##### Document extract #####
Ah, yes, glamping, where "roughing it" means having to flick the bug off your duvet cover or throw another Duraflame log on the fire. The muffin-top-shaped dwellings are part of this trend, which is still going strong more than a decade after landing on our shores from Europe. Last year, 4.8 million households with first-time campers tried glamping, up from 1.3 million in 2019, according to Kampgrounds of America's 2021 North American Camping Report. Travelers are clearly seeking nature-centric escapes that feel more like a snug cashmere throw than a scratchy wool camping blanket.
"Yurts remind me of being a kid again," said Colin Sternagel, who lived in Mongolia for seven months before founding SunTime Yurts, which imports the shelters from the Central Asian country. "They are like the ultimate fort made of blankets and have the coziness of a [Volkswagen] Westfalia, but are better insulated."
Much like tents and cabins, yurts weren't — and still aren't — always cushy affairs. The felt-and-wood homes originated in Mongolia several thousand years ago as mobile lodging for nomadic herders living and working on the Gobi Desert steppes. Mongolian ruler Genghis Khan used gers, the local word for the structure, on his military campaigns. The yurt's main selling points are its portability, durability and quick assembly. Paula Sabloff, a political anthropologist who curated the traveling exhibit, "Modern Mongolia: Reclaiming Genghis Khan," said a Mongolian family can break down and erect a yurt in less than an hour. (By comparison, Solar Solitude took five months to build. Blame the contractor.)
"A friend once said that one is not a true Mongolian man if he cannot assemble a yurt," Sabloff said. "He was, of course, Mongolian."
The yurt's simple structure belies its sophisticated engineering. The latticework walls, door frame, rafters and center ring all work together to create compression, tension and balance. The canvas or vinyl cover helps keep the yurt warm, cool or dry, depending on the weather. Of course, you would never know the genius from a passing glance. When I first drove up the long gravel driveway to Solar Solitude, I wondered if I had booked a circus tent or, based on its color, Papa Smurf's mushroom house.
"Everybody is really curious about it, even if they don't know it's called a yurt," said Russell Prechtl, who with his husband built Solar Solitude last year and started renting the property in March. "They want to know why it doesn't get blown away in high winds." (This is why: The wood frame is bolted down, and the fabric is attached to the foundation via a large metal coil on the perimeter.)
A neighbor I met puzzled over an interior decorating detail. "It must be hard to hang pictures in there," a guy in a pickup truck observed while I was walking Frankie. It isn't: Pretchtl and his husband, Craig Freeman, attached prints from the Lost River Trading Post in nearby Wardensville to the wood frame. And no, the artwork isn't curved.
##### The data #####
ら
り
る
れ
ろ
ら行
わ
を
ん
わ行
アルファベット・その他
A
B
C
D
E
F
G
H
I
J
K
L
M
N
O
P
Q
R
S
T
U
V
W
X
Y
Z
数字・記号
#####
##### The data #####
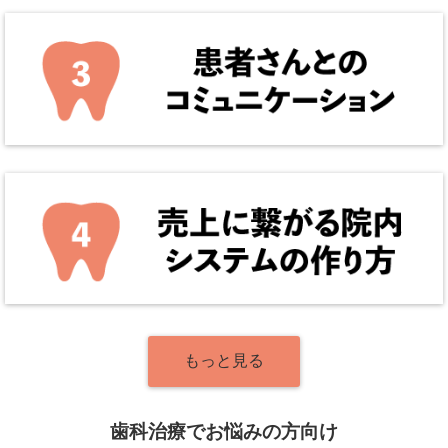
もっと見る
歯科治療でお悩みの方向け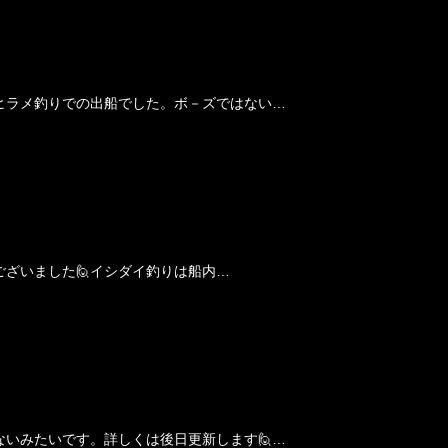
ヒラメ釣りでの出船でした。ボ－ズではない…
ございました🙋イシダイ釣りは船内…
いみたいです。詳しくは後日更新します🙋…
#####
##### The data #####
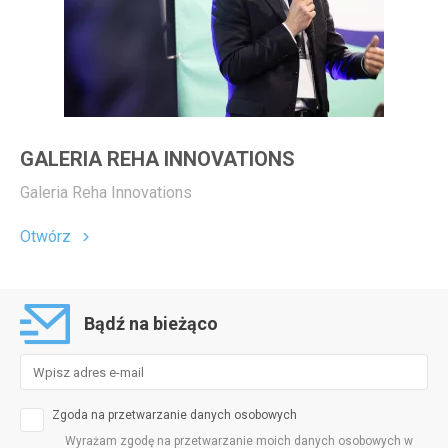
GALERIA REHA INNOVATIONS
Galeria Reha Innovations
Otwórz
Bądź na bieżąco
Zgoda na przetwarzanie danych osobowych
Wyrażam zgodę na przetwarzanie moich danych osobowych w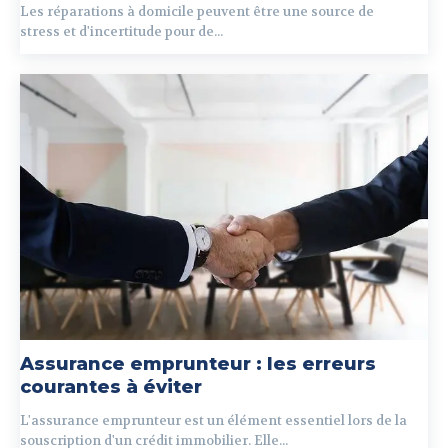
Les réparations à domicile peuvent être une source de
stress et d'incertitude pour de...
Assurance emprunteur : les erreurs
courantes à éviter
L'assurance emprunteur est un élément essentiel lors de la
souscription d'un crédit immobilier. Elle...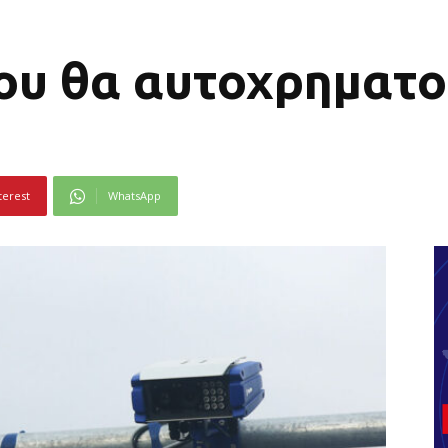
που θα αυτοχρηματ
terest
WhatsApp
#####
▶ _Explore the material_
- a) Name the parts of a yurt that, according to the text about yurts, work together to create compression, tension and balance.
- b) Using the text about yurts, explain why a yurt doesn't get blown away in high winds.

▶ _Results in order_
- a) Latticework walls, door frame, rafters, center ring

- b) The wood frame is bolted down. The fabric is attached to the foundation by a large metal coil around the perimeter.